A non-trivial ggplot
challenge
I compare the spatial distribution of a variable at two moments using maps with a fixed color scale - to show the actual change. It would be very nice to add the distributions of the variables near the legend bars as jitter points.
The desired plot should look something like the picture: the supposed red jitter points are added manually (I just used paint.net) to the plot produced by R
.
Reproduce the maps
To reproduce the maps, an R
object called fortIT
is required. This is a fortified (using ggplot2::fortify
) SpatialPolygonsDataFrame of Italian NUTS-2 regions with the data attached. The RData file can be downloaded here [89KB]

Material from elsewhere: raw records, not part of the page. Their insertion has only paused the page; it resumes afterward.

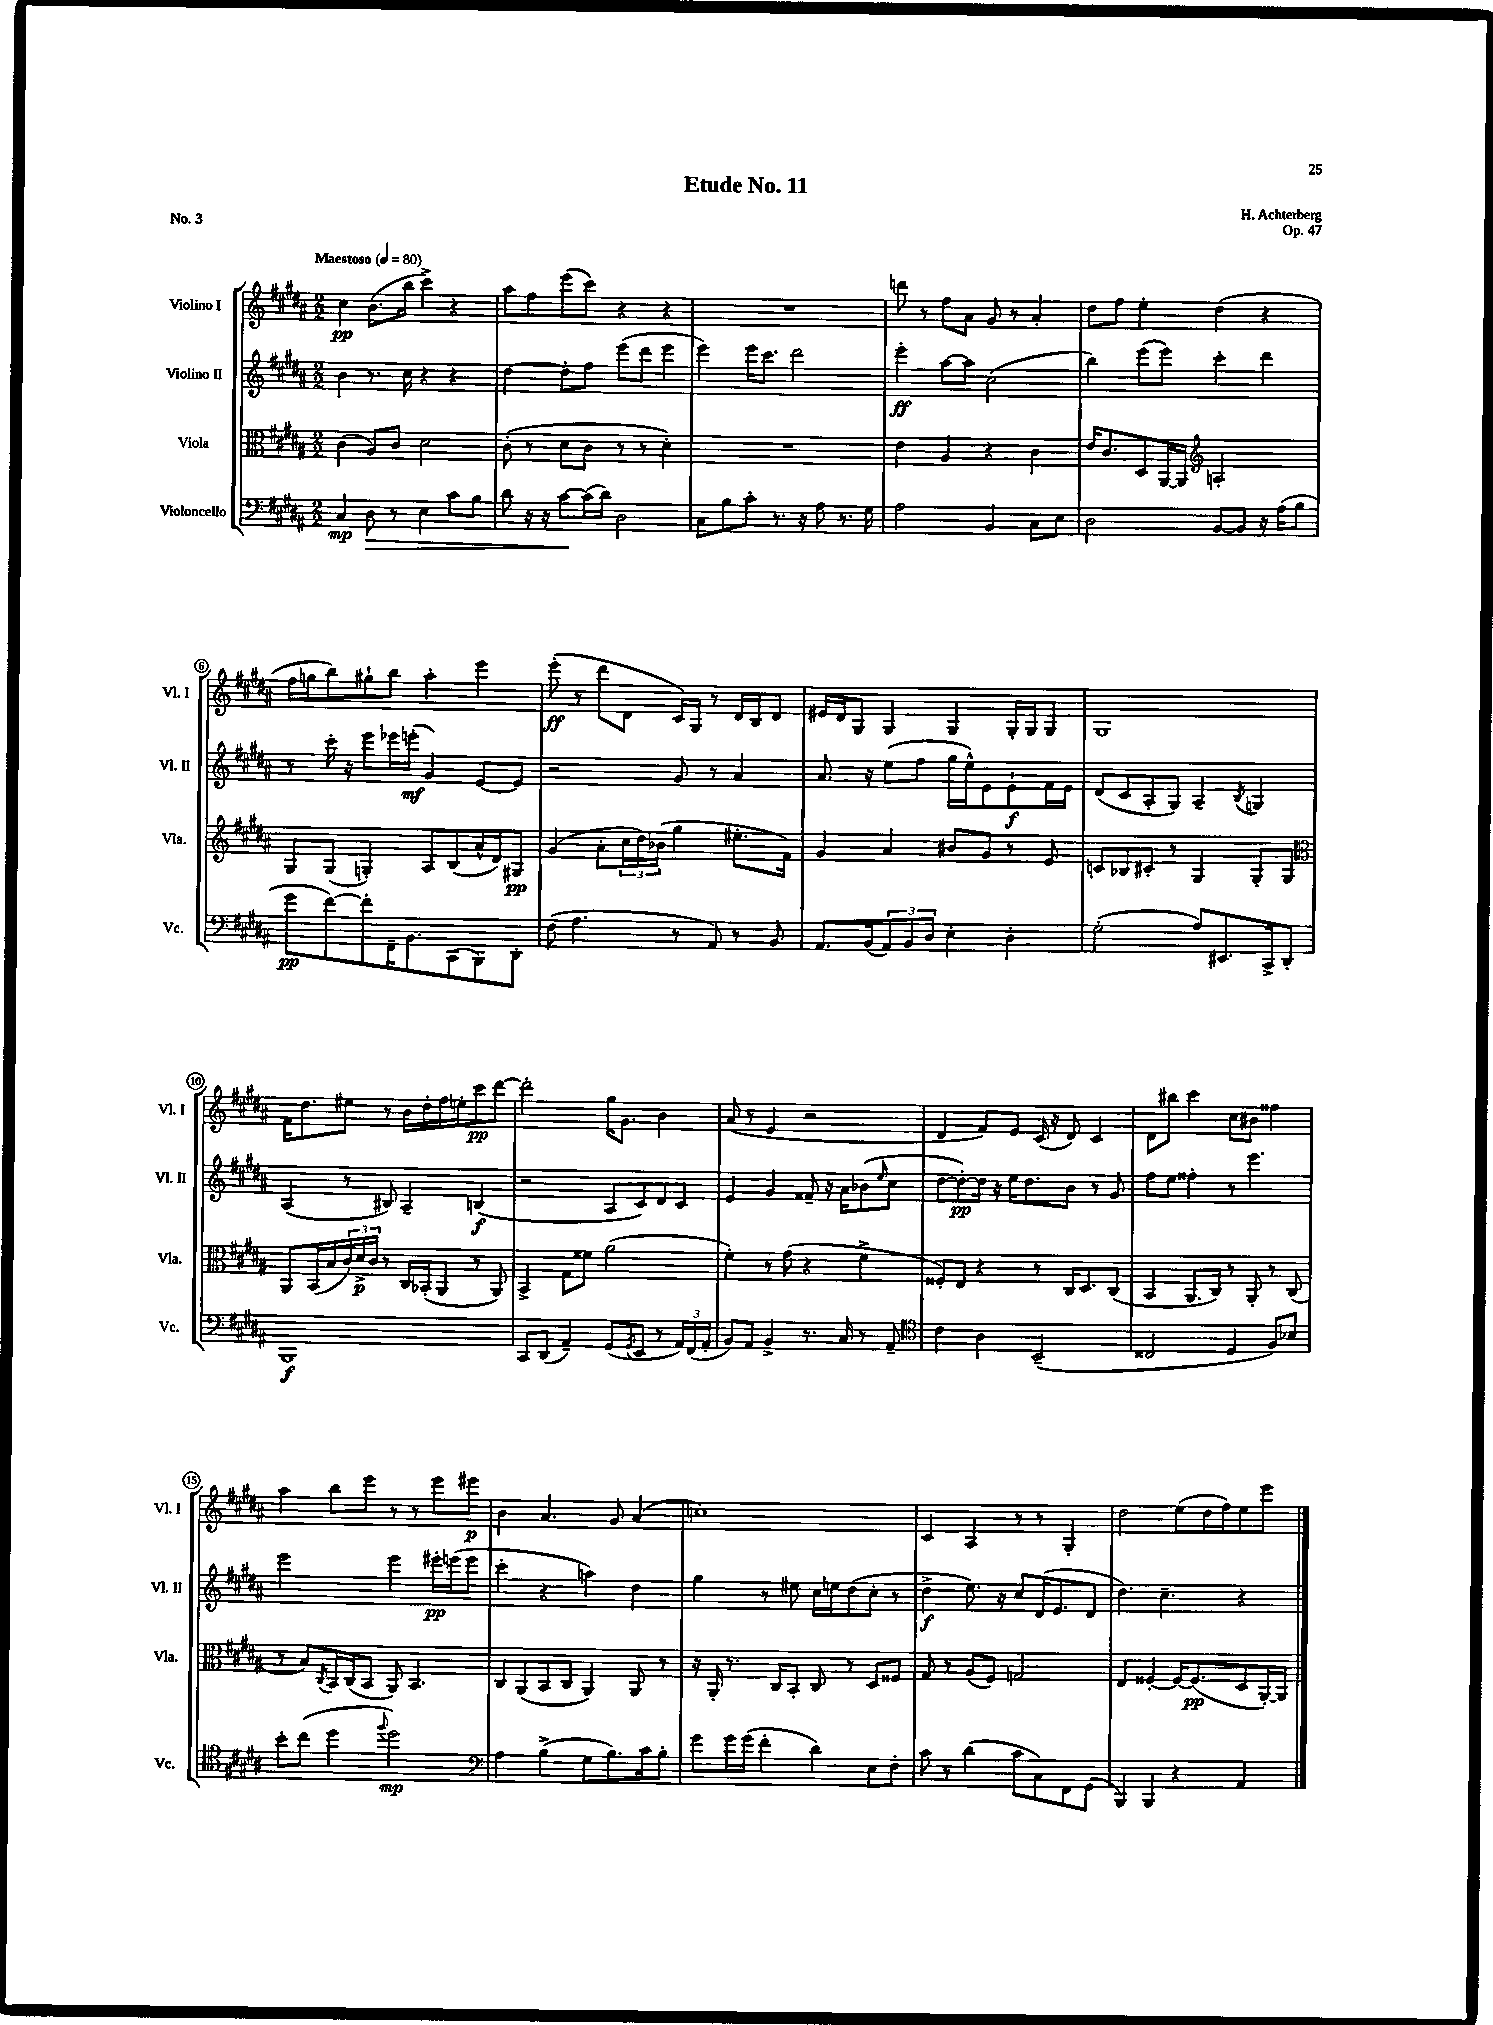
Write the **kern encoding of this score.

**kern	**kern	**kern	**kern
*staff4	*staff3	*staff2	*staff1
*clefF4	*clefC3	*clefG2	*clefG2
*k[f#c#g#d#a#]	*k[f#c#g#d#a#]	*k[f#c#g#d#a#]	*k[f#c#g#d#a#]
*M2/2	*M2/2	*M2/2	*M2/2
*MM80	*MM80	*MM80	*MM80
4C#	(4c#	4b	4cc#
8D#	8A#)	8.r	(8.b
8r	8c#	.	.
.	.	16cc#	16bb
4E	2d#	4r	4ccc#^)
8c#	.	4r	4r
8B	.	.	.
=	=	=	=
8d#	(8c#'	[4dd#	8aa#
16r	8r	.	8ff#
16r	.	.	.
[8c#	8d#	8dd#']	(8eee
(16c#]	8c#	8ff#	8ccc#)
16d#)	.	.	.
2D#	8r	(8eee	4r
.	8r	8ddd#	.
.	4d#')	4eee	4r
=	=	=	=
8C#	1r	4eee)	1r
8B	.	.	.
8c#'	.	16eee	.
.	.	8.ccc#	.
8.r	.	.	.
.	.	2ddd#	.
16r	.	.	.
8A#	.	.	.
8.r	.	.	.
16G#	.	.	.
=	=	=	=
2A#	4e	4eee'	8ddd
.	.	.	8r
.	4A#	[8aa#	8ff#
.	.	8aa#]	8a#
4BB	4r	(2cc#	8g#
.	.	.	8r
8C#	4c#	.	4a#'
8E	.	.	.
=	=	=	=
2D#	16e	4bb)	8dd#
.	8.c#	.	.
.	.	.	8ff#
.	8D#	(8eee	4ee'
.	[16AA#	8eee)	.
.	16AA#]	.	.
*	*clefG2	*	*
[8BB	2A'	4ccc#'	(4dd#
8BB]	.	.	.
16r	.	4ddd#	4r
(16A#	.	.	.
8B	.	.	.
=	=	=	=
8g#	8G#	8r	16ff#
.	.	.	16gg
[8f#)	(8G#	16ccc#'	8bb)
.	.	16r	.
8f#']	4G')	8eee	8gg#`
16FF#~	.	16eee-	8bb
8.BB	.	(16eee'	.
.	8A#	4g#)	4aa#'
(8CC#	(8B	.	.
8BBB)	16a#^^	[8e	4eee
.	16d#)	.	.
8DD#'	8G#	8e]	.
=	=	=	=
(8F#	(4g#	2r	(8eee'
4.A#	.	.	8r
.	8a#'	.	8ddd#
.	24cc#	.	8d#
.	24dd#)	.	.
.	(24b-	.	.
8r	4gg#	8g#	16c#)
.	.	.	16G#
8AA#)	.	8r	8r
8r	8.ee#'	4a#	16d#
.	.	.	16B
8BB	.	.	8d#
.	16f#)	.	.
=	=	=	=
8.AA#	4g#	8.a#	16e#
.	.	.	16d#
.	.	.	8G#
(16BB	.	16r	.
12AA#)	4a#	(8ee	4G#
12BB	.	.	.
.	.	8ff#	.
12D#	.	.	.
4E'	8b#	16gg#	4G#
.	.	16ee^^)	.
.	8g#	8e	.
4D#'	8r	8e`	16G#'
.	.	.	16G#
.	8e	16f#	8G#
.	.	16e	.
=	=	=	=
(2G#'	8c	(8d#	1G#
.	8B-	8c#	.
.	8c#'	8A#'	.
.	8r	8G#)	.
8A#)	4G#	4A#~	.
8.EE#	.	.	.
.	.	8qB	.
.	8G#'	4G	.
16CC#^	.	.	.
8DD#'	8G#	.	.
=	=	=	=
*	*clefC3	*	*
1BBB	8AA#	(4A#	16f#
.	.	.	8.dd#
.	(16BB	.	.
.	16B	.	.
.	24c#)	8r	8ee#
.	24d#^	.	.
.	24c#	.	.
.	8r	8B#)	8r
.	16C#	4A#~	16b
.	(16BB-'	.	16dd#'
.	8AA#	.	16ff#
.	.	.	16ee'
.	8r	(4B	8ccc#
.	8AA#)	.	[8ddd#
=	=	=	=
8CC#	4BB^	2r	2ddd#']
(8DD#	.	.	.
4AA#~)	8G#	.	.
.	8f##	.	.
(8GG#	(2a#	8A#	16gg#
.	.	.	8.g#
8qGG#	.	.	.
8EE	.	8c#)	.
8r	.	8d#	4b
24AA#)	.	8c#	.
(24FF#	.	.	.
24AA#'	.	.	.
=	=	=	=
8BB)	4f#')	4e	(8a#
8AA#	.	.	8r
4BB^	8r	4g#	4e
.	(8g#	.	.
8.r	4r	8f##~	2r
.	.	16r	.
16C#	.	16a#	.
8r	4f#^	(8b-	.
.	.	16qqee	.
8AA#~	.	8cc#	.
=	=	=	=
*clefC4	*	*	*
4c#	8F##')	[8dd#	4d#
.	8E	8dd#'_)	.
4A#	4r	16dd#]	8f#)
.	.	16r	.
.	.	16ee	8e
.	.	8.dd#	.
(2BB~	8r	.	(16c#
.	.	.	16r
.	16C#	8b	8d#)
.	8.D#	.	.
.	.	8r	4c#
.	(8C#	8g#	.
=	=	=	=
2C##	4BB	8ff#	8d#
.	.	8ee	8bb#
.	8.AA#	4ff##'	4ccc#
.	16C#)	.	.
4D#	8r	8r	8cc#
.	8AA#'	4.eee	8b#
8F#)	8r	.	4ff##
8B-	(8C#	.	.
=	=	=	=
8b'	8r	2eee	4aa#
(8cc#	8B)	.	.
.	8qC#	.	.
4dd#	16BB	.	8bb
.	(16C#	.	.
.	8BB	.	8eee
8qqff#	.	.	.
2dd#)	8AA#)	4eee	8r
.	4.BB	.	8r
.	.	16eee#'	8eee
.	.	(16eee	.
.	.	8eee	8eee#
=	=	=	=
*clefF4	*	*	*
4A#	8C#	4ccc#'	4b
.	(8AA#	.	.
(4B^	8BB	4r	4.a#
.	8C#	.	.
8G#	4AA#)	4aa)	.
8.B)	.	.	8g#
.	8AA#	4dd#	(4a#
16c#	.	.	.
8B'	8r	.	.
=	=	=	=
8g#	16r	4gg#	1cc)
.	16AA#'	.	.
16g#	8.r	.	.
(16g#	.	.	.
4f#'	.	8r	.
.	16C#	.	.
.	8BB'	8ee#	.
4d#)	8C#	16cc#	.
.	.	16ee	.
.	8r	(8dd#	.
8E	8D#	8cc#'	.
8F#'	8F##	8r	.
=	=	=	=
8c#	8G#	4dd#^	4c#
8r	8r	.	.
(4d#	(8A#	8.ee)	4A#
.	8F#)	.	.
.	.	16r	.
8c#	2G	8cc#	8r
8C#)	.	(16d#	8r
.	.	8.e	.
8FF#	.	.	4G#'
(8GG#	.	8d#	.
=	=	=	=
4BBB)	4E	4.dd#)	2dd#
4BBB	[4F##'	.	.
.	.	4.cc#~	.
4r	16F##_	.	(8ee
.	(8.F##]	.	.
.	.	.	16dd#
.	.	.	16ff#)
4AA#	8D#	4r	8ee
.	[16AA#')	.	8eee
.	16AA#]	.	.
==	==	==	==
*-	*-	*-	*-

And the code for the maps:
require(dplyr)
require(ggplot2)
require(ggthemes)
require(gridExtra)
require(rgeos)
require(maptools)
require(cowplot)
require(viridis)
# load the data
load(url("https://ikashnitsky.github.io/share/1602-so-q-map-jitter/fortIT.RData"))
# produce the first map
gIT1 <- ggplot()+
geom_polygon(data = fortIT, aes(x=long, y=lat, group=group, fill=tsr03),
color='grey30',size=.1)+
scale_fill_viridis('TSR\n2003',limits=range(fortIT[,9:10]))+ # !!! limits fix the color scale
coord_equal(xlim=c(4000000, 5500000), ylim=c(1500000,3000000))+
guides(fill = guide_colorbar(barwidth = 1.5, barheight = 15))+
theme_map()+
theme(panel.border=element_rect(color = 'black',size=.5,fill = NA),
legend.position = c(1, 1),
legend.justification = c(1, 1),
legend.background = element_rect(colour = NA, fill = NA),
legend.title = element_text(size=15),
legend.text = element_text(size=15))+
scale_x_continuous(expand=c(0,0)) +
scale_y_continuous(expand=c(0,0)) +
labs(x = NULL, y = NULL)
# produce the second map
gIT2 <- ggplot()+
geom_polygon(data = fortIT, aes(x=long, y=lat, group=group, fill=tsr43),
color='grey30',size=.1)+
scale_fill_viridis('TSR\n2043',limits=range(fortIT[,9:10]))+
coord_equal(xlim=c(4000000, 5500000), ylim=c(1500000,3000000))+
guides(fill = guide_colorbar(barwidth = 1.5, barheight = 15))+
theme_map()+
theme(panel.border=element_rect(color = 'black',size=.5,fill = NA),
legend.position = c(1, 1),
legend.justification = c(1, 1),
legend.background = element_rect(colour = NA, fill = NA),
legend.title = element_text(size=15),
legend.text = element_text(size=15))+
scale_x_continuous(expand=c(0,0)) +
scale_y_continuous(expand=c(0,0)) +
labs(x = NULL, y = NULL)
# align both maps side by side
gIT <- plot_grid(gIT1,gIT2,ncol=2,labels=LETTERS[1:2],label_size=20)
ggsave('italy.png',gIT,width=12,height=7,dpi=192)
Additional information
The variables visualized in the maps are Total Support Ratios in 2003 (panel A) and 2043 (panel B, Eurostat regional projection). Total Support Ratio is the ratio of working-age population (15-64) to non-working-age population (younger than 15 and older than 65).